Copy out word for word the lines beginning with the line that contains "whole lot of" and continuing through the line that contains "Share this post".

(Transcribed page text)
┌──

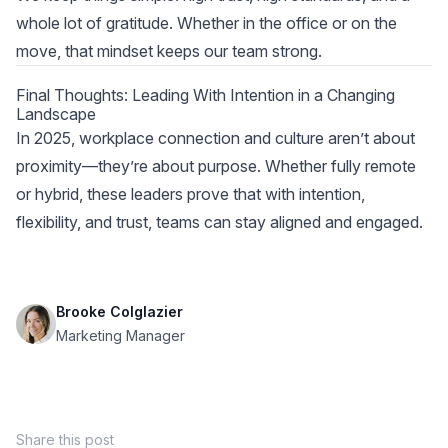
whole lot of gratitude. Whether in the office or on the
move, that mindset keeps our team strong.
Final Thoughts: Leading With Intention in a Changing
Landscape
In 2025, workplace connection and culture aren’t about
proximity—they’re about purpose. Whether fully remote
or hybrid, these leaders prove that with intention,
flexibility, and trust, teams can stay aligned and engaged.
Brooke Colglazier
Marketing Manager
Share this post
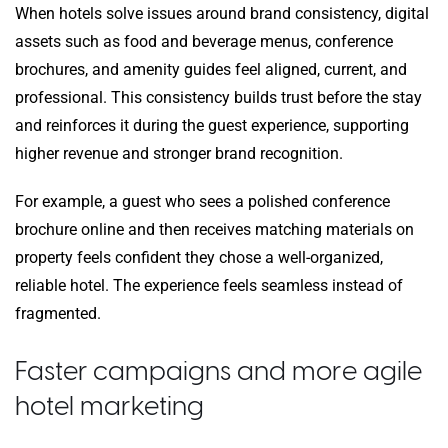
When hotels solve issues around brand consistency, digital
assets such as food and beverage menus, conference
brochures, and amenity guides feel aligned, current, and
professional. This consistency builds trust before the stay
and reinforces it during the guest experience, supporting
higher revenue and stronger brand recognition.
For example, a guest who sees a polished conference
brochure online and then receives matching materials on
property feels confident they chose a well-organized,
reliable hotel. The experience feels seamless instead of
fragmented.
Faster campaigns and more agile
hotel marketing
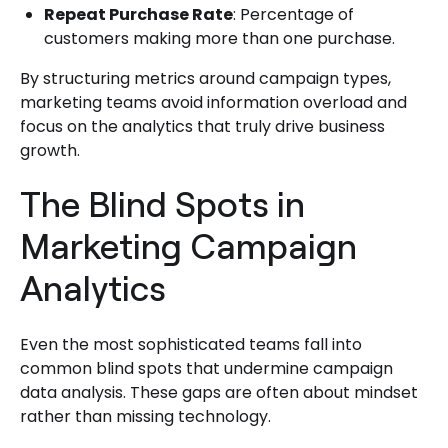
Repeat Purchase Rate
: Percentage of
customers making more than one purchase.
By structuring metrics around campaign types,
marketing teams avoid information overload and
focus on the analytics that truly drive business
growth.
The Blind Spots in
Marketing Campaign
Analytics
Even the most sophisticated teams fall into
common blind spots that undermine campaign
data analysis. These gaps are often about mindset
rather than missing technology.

└──
┌──

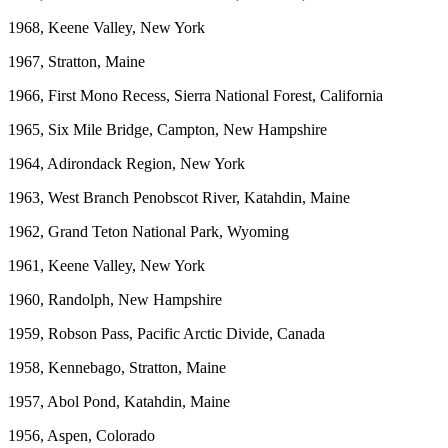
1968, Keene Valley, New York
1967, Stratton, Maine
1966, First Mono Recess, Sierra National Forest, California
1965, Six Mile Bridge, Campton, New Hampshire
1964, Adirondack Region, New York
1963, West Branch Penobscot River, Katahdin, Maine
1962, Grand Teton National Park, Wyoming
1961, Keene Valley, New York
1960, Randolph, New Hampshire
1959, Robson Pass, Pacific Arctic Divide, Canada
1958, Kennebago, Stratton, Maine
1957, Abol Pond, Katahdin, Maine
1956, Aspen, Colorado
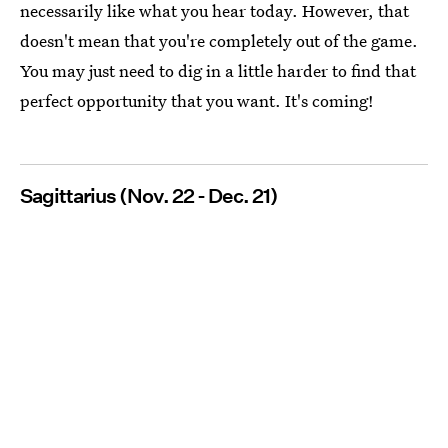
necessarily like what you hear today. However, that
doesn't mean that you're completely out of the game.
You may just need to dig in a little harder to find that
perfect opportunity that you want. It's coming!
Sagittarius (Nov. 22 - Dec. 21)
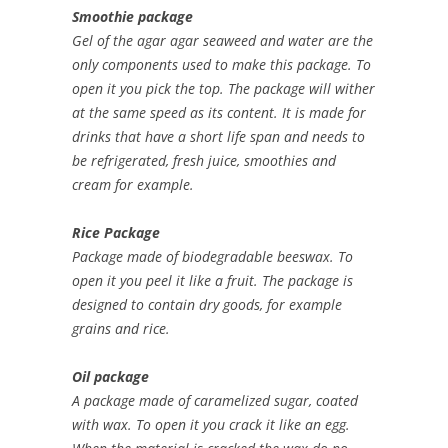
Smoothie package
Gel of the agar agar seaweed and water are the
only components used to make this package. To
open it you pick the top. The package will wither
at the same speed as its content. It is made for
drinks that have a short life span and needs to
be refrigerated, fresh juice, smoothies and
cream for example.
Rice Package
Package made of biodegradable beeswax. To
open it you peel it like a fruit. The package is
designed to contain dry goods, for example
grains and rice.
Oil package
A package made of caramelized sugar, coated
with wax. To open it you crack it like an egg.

└──

» Exercise answer:
whole lot of gratitude. Whether in the office or on the
move, that mindset keeps our team strong.
Final Thoughts: Leading With Intention in a Changing
Landscape
In 2025, workplace connection and culture aren’t about
proximity—they’re about purpose. Whether fully remote
or hybrid, these leaders prove that with intention,
flexibility, and trust, teams can stay aligned and engaged.
Brooke Colglazier
Marketing Manager
Share this post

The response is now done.